As we have shared the same experience when we were in WESTMINCOM, the Special Operation Task Force that has stayed there since 2000, there is a rotational deployment of areas like in Basilan and also Sulu in the early days. These -- you know, these deployments are very useful to us, and very, very, very encouraging that we were able to -- you know, we were able to eradicate terrorism in the areas of Sulu, Basilan. And now, as we have boasted, Sulu now has a nightlife. Sulu before, you cannot see any people during 12:00 and 4:00 o'clock in the afternoon. They are all in their houses. Now, we have a freedom of movement.

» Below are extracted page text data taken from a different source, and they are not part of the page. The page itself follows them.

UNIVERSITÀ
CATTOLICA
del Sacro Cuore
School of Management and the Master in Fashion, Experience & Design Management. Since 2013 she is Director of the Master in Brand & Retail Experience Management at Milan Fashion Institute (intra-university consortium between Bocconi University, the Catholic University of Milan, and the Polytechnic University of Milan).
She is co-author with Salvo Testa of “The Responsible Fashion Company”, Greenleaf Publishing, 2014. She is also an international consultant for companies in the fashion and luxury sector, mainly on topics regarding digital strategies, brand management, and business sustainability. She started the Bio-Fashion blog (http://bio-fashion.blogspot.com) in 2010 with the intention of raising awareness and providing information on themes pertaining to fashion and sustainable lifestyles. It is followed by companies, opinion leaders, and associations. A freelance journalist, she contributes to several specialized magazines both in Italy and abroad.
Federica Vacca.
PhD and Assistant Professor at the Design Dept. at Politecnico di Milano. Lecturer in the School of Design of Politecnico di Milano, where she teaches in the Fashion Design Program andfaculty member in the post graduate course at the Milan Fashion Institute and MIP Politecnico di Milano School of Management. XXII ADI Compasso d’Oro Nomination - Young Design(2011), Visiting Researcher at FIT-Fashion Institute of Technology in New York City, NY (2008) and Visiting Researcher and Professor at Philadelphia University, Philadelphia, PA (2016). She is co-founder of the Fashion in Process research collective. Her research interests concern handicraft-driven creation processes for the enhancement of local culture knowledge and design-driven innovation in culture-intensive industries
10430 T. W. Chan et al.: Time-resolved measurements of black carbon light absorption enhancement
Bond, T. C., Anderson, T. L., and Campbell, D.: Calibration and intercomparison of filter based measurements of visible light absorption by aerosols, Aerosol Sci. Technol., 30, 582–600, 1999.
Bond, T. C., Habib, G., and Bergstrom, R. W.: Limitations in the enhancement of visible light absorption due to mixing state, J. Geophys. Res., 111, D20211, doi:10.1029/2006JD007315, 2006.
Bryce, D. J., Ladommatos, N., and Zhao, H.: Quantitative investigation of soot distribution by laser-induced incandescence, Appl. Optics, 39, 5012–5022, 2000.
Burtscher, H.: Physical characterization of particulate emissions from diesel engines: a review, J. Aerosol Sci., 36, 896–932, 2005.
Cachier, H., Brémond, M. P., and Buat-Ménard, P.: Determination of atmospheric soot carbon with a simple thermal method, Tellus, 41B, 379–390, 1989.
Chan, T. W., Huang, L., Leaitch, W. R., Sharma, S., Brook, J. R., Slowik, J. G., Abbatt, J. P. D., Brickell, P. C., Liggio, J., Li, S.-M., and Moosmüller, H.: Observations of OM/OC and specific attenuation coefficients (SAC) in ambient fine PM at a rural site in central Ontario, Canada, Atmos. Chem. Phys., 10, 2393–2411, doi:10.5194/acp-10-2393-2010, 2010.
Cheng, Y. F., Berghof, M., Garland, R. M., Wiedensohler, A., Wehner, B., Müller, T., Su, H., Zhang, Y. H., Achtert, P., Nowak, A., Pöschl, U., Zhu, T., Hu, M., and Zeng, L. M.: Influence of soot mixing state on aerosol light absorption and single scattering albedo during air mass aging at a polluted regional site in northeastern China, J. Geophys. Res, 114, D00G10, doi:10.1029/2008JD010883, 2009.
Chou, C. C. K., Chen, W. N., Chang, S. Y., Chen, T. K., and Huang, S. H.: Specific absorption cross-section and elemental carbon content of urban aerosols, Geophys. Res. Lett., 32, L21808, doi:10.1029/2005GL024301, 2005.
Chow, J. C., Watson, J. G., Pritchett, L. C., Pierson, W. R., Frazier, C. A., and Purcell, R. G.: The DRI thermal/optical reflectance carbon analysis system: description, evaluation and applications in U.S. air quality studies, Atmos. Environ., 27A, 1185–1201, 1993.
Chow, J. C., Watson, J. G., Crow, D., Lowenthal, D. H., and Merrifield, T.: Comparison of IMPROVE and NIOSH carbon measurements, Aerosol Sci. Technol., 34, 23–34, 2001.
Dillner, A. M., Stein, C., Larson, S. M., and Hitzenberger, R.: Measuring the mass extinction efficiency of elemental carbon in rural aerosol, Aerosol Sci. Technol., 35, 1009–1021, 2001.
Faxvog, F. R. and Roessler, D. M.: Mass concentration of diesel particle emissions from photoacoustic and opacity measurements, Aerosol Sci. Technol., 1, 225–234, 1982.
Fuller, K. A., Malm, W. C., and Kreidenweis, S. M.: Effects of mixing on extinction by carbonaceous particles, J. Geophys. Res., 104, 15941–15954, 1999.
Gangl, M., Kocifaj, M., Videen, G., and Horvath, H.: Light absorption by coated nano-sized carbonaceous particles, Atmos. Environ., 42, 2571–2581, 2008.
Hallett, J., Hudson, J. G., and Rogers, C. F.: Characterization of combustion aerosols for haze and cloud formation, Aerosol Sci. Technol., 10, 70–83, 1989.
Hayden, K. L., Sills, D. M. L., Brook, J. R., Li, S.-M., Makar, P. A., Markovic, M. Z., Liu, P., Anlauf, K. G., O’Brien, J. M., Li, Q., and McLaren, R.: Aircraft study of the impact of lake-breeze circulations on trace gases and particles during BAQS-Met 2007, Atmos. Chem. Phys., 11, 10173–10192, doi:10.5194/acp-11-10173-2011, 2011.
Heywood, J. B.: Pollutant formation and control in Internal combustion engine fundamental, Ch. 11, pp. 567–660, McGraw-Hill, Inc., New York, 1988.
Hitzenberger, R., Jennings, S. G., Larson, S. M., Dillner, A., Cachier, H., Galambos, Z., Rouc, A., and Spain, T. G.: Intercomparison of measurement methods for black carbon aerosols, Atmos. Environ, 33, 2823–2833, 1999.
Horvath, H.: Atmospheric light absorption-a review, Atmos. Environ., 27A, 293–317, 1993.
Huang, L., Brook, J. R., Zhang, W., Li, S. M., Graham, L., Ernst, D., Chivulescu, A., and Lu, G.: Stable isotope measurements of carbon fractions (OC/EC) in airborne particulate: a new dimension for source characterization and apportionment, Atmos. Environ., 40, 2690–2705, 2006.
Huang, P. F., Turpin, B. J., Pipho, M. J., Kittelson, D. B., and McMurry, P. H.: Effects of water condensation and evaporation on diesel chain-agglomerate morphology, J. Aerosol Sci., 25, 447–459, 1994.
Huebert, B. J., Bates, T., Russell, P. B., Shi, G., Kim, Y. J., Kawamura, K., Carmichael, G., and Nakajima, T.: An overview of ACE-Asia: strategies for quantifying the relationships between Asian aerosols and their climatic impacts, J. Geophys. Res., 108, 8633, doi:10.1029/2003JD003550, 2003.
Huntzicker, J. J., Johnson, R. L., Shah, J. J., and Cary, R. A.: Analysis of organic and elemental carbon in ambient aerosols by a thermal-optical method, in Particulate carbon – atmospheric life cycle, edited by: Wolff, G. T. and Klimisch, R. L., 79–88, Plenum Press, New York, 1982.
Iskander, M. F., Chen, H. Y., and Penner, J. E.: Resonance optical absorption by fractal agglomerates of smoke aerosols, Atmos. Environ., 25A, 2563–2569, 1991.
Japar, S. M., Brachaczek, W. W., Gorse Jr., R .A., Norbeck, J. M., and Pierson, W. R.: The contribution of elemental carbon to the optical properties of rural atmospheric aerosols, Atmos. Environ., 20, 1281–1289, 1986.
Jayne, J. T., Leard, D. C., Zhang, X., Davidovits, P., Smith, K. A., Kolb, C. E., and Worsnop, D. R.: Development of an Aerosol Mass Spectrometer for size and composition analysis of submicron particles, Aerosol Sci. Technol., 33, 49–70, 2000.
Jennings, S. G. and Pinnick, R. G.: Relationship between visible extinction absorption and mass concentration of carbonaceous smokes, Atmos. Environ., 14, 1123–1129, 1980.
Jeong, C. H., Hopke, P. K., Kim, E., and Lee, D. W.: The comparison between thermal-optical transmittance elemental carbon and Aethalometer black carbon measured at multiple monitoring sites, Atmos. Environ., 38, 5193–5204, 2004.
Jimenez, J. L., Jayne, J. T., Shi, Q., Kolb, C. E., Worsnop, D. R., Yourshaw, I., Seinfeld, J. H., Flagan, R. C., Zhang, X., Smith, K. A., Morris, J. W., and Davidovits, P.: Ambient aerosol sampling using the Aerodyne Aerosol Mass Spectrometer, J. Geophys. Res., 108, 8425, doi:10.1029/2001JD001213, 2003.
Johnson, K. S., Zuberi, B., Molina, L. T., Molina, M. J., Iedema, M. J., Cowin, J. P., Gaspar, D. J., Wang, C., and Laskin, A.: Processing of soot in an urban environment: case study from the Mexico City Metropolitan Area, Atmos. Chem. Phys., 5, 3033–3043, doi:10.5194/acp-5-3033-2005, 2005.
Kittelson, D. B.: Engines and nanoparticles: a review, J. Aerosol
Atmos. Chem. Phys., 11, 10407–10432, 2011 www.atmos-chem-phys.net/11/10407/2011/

And I think Secretary Austin's very much amazed that more than hundreds of Abu Sayyaf and terrorist jihadists have already been surrendered, and they're -- they are now leading a peaceful life. And I believe the tremendous help of the U.S. particularly also in the Battle of Marawi, which I've been involved with, I would like to truly say that this is my time to thank the U.S. government for helping us and not leaving us in that fight.

And the -- you know, the capability that they have brought to us, the eye in the sky, and also the C-130 that roaming around Marawi 24/7, that's capabilities very, very, also, useful to patrol our territory. And that's what I think what we need: the joint training and the joint experience that we have. It's been very, very robust, and we have seen the success of our counterterrorism effort down south.

STAFF: The last question will come from Karen Lema of Reuters.

Q: Hello, Secretary Austin. Hello, Secretary Galvez. I know you were already asked about the exercise, but if I could press on that question, if you could at least confirm whether these bases will be located in the northern part of the zone that's close to Taiwan and in Palau, just close to Spratlys. And what role will this site play in the event of a conflict over Taiwan?

And Secretary Austin, if I may ask you, because the North Korean Foreign minister -- Ministry issued a statement the day after the U.S.-South Korea drills. They said that the United States has pushed the situation to an extreme red line, and threatened to turn the peninsula into a huge war arsenal and a more critical war zone. Thank you.

SEC. GALVEZ: As I've said earlier, we will -- with help with the announcement of the EDCA sites because our, you know, our protocols and also our diplomatic notes have not been completed, so we need to complete all the staff work, including our concentration with the NGOs. So pardon me. I will -- I cannot -- I cannot really say where -- where the -- these -- the EDCA sites are located.

Please also, we want also to respect the consultations with our LGUs, and also, with Secretary (inaudible).

Q: Sir, I'm sorry, but when you say four locations, it's four bases. Because I think there was an early announcement --

SEC. GALVEZ: I think -- I think we have to remove the word "bases", because we called it EDCA sites.

Q: Okay, sites. Thanks.


SEC. AUSTIN: So your question was my reaction to the statement released --

Q: Yes, yes.

SEC. AUSTIN: -- by North Korea?

Q: Yes.

SEC. AUSTIN: I would simply say that, you know, our goal is and always has been to promote greater security and stability throughout the region. We remain committed to our extended deterrence commitment, and we're very serious about that when it comes to the ROK. And we will continue to work alongside our allies and train and ensure that we maintain credible and ready forces, so I'll stop there.

Q: Thank you, Secretary. Appreciate it.